También aparece la culpa del “pudo haberme pasado a mí”, un pensamiento recurrente en muchos procesos de duelo colectivo. A eso se suma la rabia, la necesidad urgente de encontrar causas, responsables, algo que le dé sentido a lo que no lo tiene. Y todo eso es parte del impacto psicológico del evento traumático.
Duele aún más porque no hay un “ellos” y un “nosotros”. Los dueños, los artistas, los trabajdores, los asistentes… eran todos parte de ese tejido humano que formaba la comunidad. Ahora, cada nombre que sale entre los fallecidos no es un número: es un vacío.

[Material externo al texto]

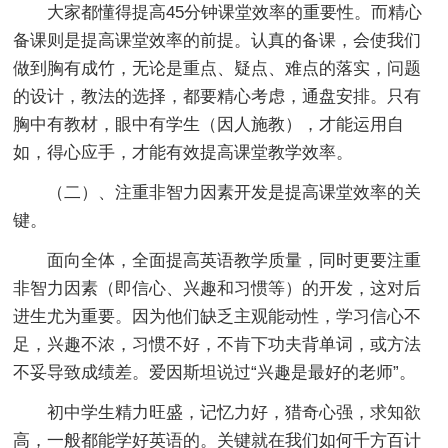
大家都懂得提高45分钟课堂效率的重要性。而精心
备课则是提高课堂效率的前提。认真的备课，会使我们
做到胸有成竹，无论是重点、疑点、难点的落实，问题
的设计，教法的选择，都要精心考虑，通盘安排。只有
胸中有教材，眼中有学生（因人施教），才能运用自
如，得心应手，才能有效提高课堂教学效率。
（二）、注重非智力因素开发是提高课堂效率的关
键。
面向全体，全面提高英语教学质量，同时更要注重
非智力因素（即信心、兴趣和习惯等）的开发，这对后
进生尤为重要。因为他们缺乏主观能动性，学习信心不
足，兴趣不浓，习惯不好，不肯下功夫背单词，或方法
不妥导致成绩差。爱因斯坦说过“兴趣是最好的老师”。
初中学生精力旺盛，记忆力好，猎奇心强，求知欲
高，一般都能学好英语的。关键就在我们如何千方百计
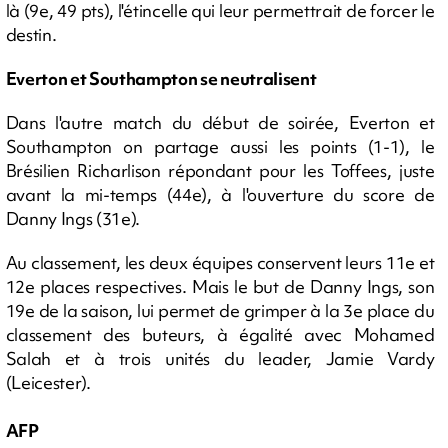
là (9e, 49 pts), l'étincelle qui leur permettrait de forcer le
destin.
Everton et Southampton se neutralisent
Dans l'autre match du début de soirée, Everton et
Southampton on partage aussi les points (1-1), le
Brésilien Richarlison répondant pour les Toffees, juste
avant la mi-temps (44e), à l'ouverture du score de
Danny Ings (31e).
Au classement, les deux équipes conservent leurs 11e et
12e places respectives. Mais le but de Danny Ings, son
19e de la saison, lui permet de grimper à la 3e place du
classement des buteurs, à égalité avec Mohamed
Salah et à trois unités du leader, Jamie Vardy
(Leicester).
AFP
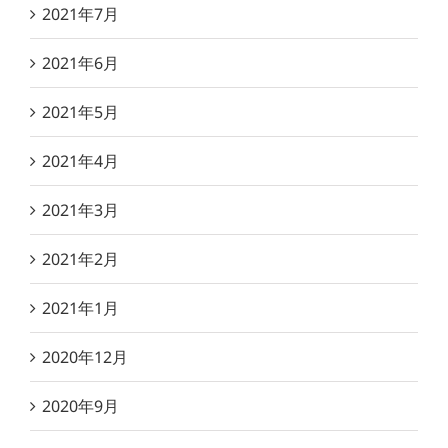
2021年7月
2021年6月
2021年5月
2021年4月
2021年3月
2021年2月
2021年1月
2020年12月
2020年9月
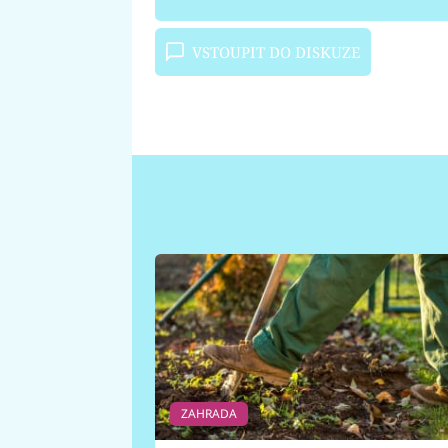
VSTOUPIT DO DISKUZE
ZAHRADA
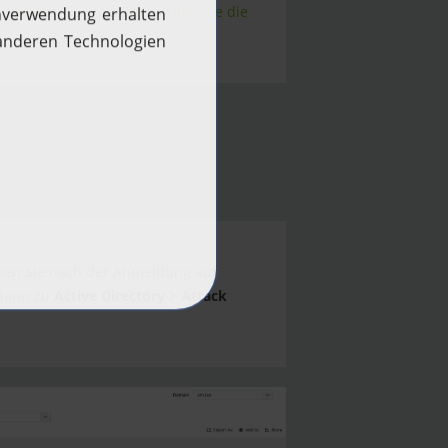
 unserem Tipp „So überprüfen Sie die
cken Sie nach der Anmeldung auf
 dann zu
Active Directory > Attack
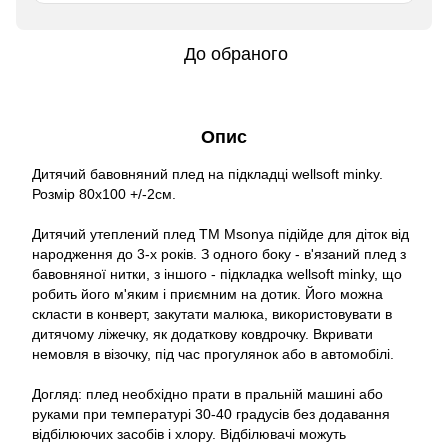
До обраного
Опис
Дитячий бавовняний плед на підкладці wellsoft minky.
Розмір 80х100 +/-2см.
Дитячий утеплений плед TM Msonya підійде для діток від
народження до 3-х років. З одного боку - в'язаний плед з
бавовняної нитки, з іншого - підкладка wellsoft minky, що
робить його м'яким і приємним на дотик. Його можна
скласти в конверт, закутати малюка, використовувати в
дитячому ліжечку, як додаткову ковдрочку. Вкривати
немовля в візочку, під час прогулянок або в автомобілі.
Догляд: плед необхідно прати в пральній машині або
руками при температурі 30-40 градусів без додавання
відбілюючих засобів і хлору. Відбілювачі можуть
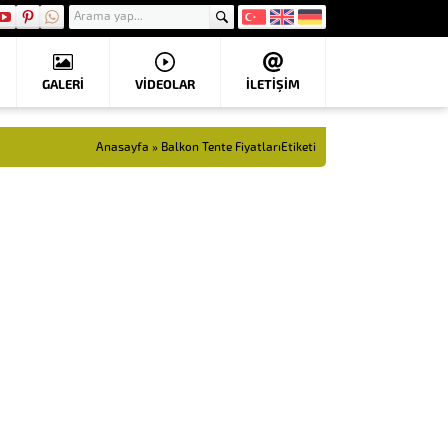
GALERİ
VIDEOLAR
İLETİŞİM
Anasayfa
»
Balkon Tente FiyatlarıEtiketi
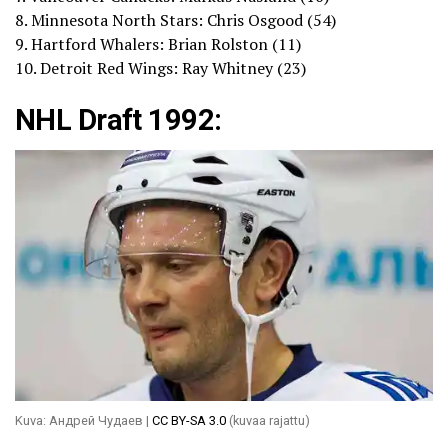
8. Minnesota North Stars: Chris Osgood (54)
9. Hartford Whalers: Brian Rolston (11)
10. Detroit Red Wings: Ray Whitney (23)
NHL Draft 1992:
Kuva: Андрей Чудаев |
CC BY-SA 3.0
(kuvaa rajattu)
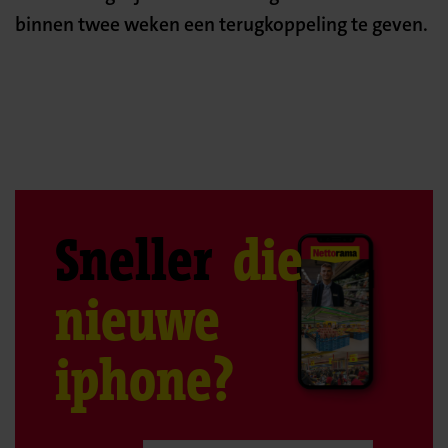
binnen twee weken een terugkoppeling te geven.
Sneller
die
nieuwe
iphone?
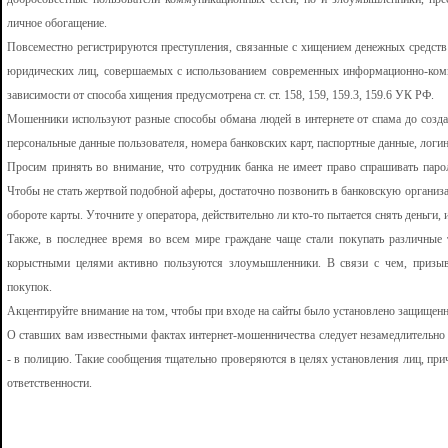
личное обогащение.
Повсеместно регистрируются преступления, связанные с хищением денежных средств 
юридических лиц, совершаемых с использованием современных информационно-комм
зависимости от способа хищения предусмотрена ст. ст. 158, 159, 159.3, 159.6 УК РФ.
Мошенники используют разные способы обмана людей в интернете от спама до созд
персональные данные пользователя, номера банковских карт, паспортные данные, логин
Просим принять во внимание, что сотрудник банка не имеет право спрашивать парол
Чтобы не стать жертвой подобной аферы, достаточно позвонить в банковскую организ
обороте карты. Уточните у оператора, действительно ли кто-то пытается снять деньги
Также, в последнее время во всем мире граждане чаще стали покупать различные т
корыстными целями активно пользуются злоумышленники. В связи с чем, призыв
покупок.
Акцентируйте внимание на том, чтобы при входе на сайты было установлено защищенное
О ставших вам известными фактах интернет-мошенничества следует незамедлительно 
- в полицию. Такие сообщения тщательно проверяются в целях установления лиц, при
ответственности.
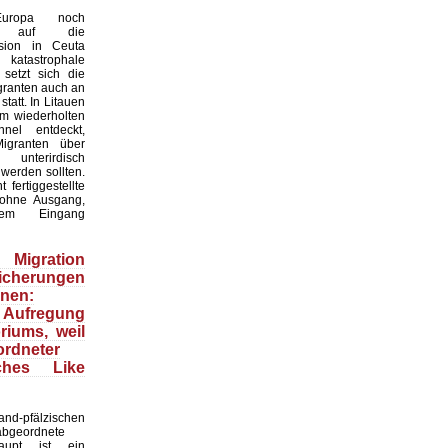
uropa noch
os auf die
asion in Ceuta
atastrophale
 setzt sich die
granten auch an
statt. In Litauen
m wiederholten
nel entdeckt,
igranten über
nterirdisch
werden sollten.
 fertiggestellte
ohne Ausgang,
tem Eingang
igration
Sicherungen
nen:
 Aufregung
iums, weil
rdneter
ches Like
d-pfälzischen
abgeordnete
aupt ist ein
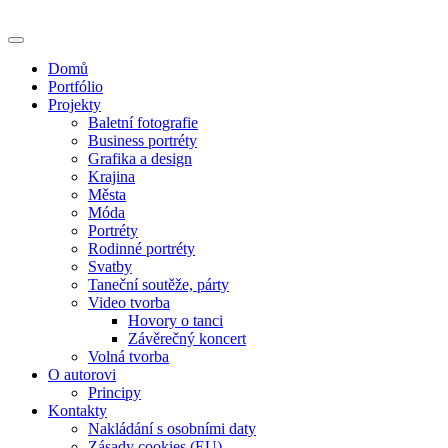
Skip
to
content
Domů
Portfólio
Projekty
Baletní fotografie
Business portréty
Grafika a design
Krajina
Města
Móda
Portréty
Rodinné portréty
Svatby
Taneční soutěže, párty
Video tvorba
Hovory o tanci
Závěrečný koncert
Volná tvorba
O autorovi
Principy
Kontakty
Nakládání s osobními daty
Zásady cookies (EU)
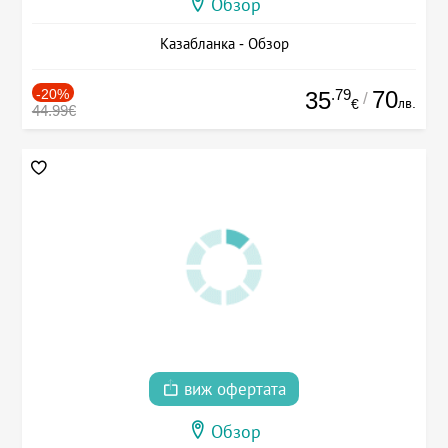
Обзор
Казабланка - Обзор
-20%
.79
70
35
/
лв.
€
44.99€
виж офертата
Обзор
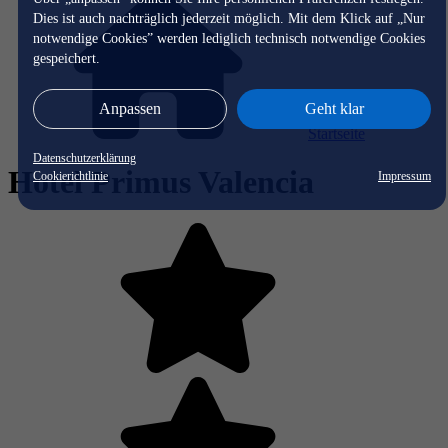
Dies ist auch nachträglich jederzeit möglich. Mit dem Klick auf „Nur
notwendige Cookies” werden lediglich technisch notwendige Cookies
gespeichert.
Anpassen
Geht klar
Startseite
Datenschutzerklärung
Hotel Primus Valencia
Cookierichtlinie
Impressum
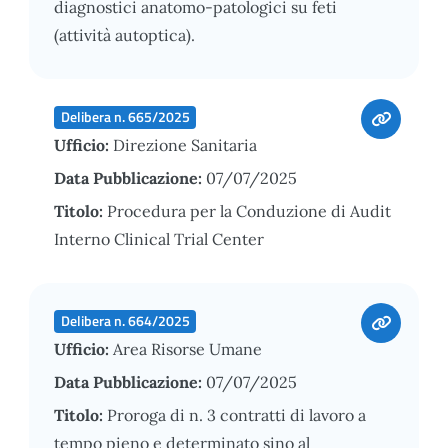
diagnostici anatomo-patologici su feti
(attività autoptica).
Delibera n. 665/2025
Ufficio:
Direzione Sanitaria
Data Pubblicazione:
07/07/2025
Titolo:
Procedura per la Conduzione di Audit
Interno Clinical Trial Center
Delibera n. 664/2025
Ufficio:
Area Risorse Umane
Data Pubblicazione:
07/07/2025
Titolo:
Proroga di n. 3 contratti di lavoro a
tempo pieno e determinato sino al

Es normal sentirse abrumado, confundido, desconectado, incluso culpable sin razón clara. El duelo colectivo tiene esa forma: desordenada, emocionalmente densa, y a veces silenciosa.
Por eso no te sorprendas si no sabes cómo seguir o cómo apoyar a otros cuando te sientes devastado. Solo ten presente que también se acompaña en silencio, estando, validando sin explicaciones.
Decir que con estos nefastos sucesos se cierra una era, no es exagerado. Es la pura verdad. No se trata solo del edificio ni del evento trágico (que ya es mucho). Se trata del fin abrupto de un espacio simbólico que contenía décadas de historia, cultura, relaciones humanas. Ese tipo de pérdidas se sienten en el aire, nos marcan, nos obligan a recordar, pero también a reconstruir a su tiempo, y con mucha compasión.
Mientras tanto, si el cuerpo no duerme, si la mente repite la escena, si la tristeza aparece sin permiso, escúchala. Porque eso también es parte del duelo. No todo se cura con explicaciones. Algunas heridas solo se sanan sintiendo, acompañando y resistiendo con humanidad y con la ayuda u orientación apropiada.
A los que murieron, los llevamos en el alma.
A lo que se perdió, lo honraremos con memoria.
Y a los que estamos vivos… aprendamos a cuidarnos. A sentir. A pedir ayuda si hace falta. Mantengamos las manos unidas ahora que tanto lo necesitamos.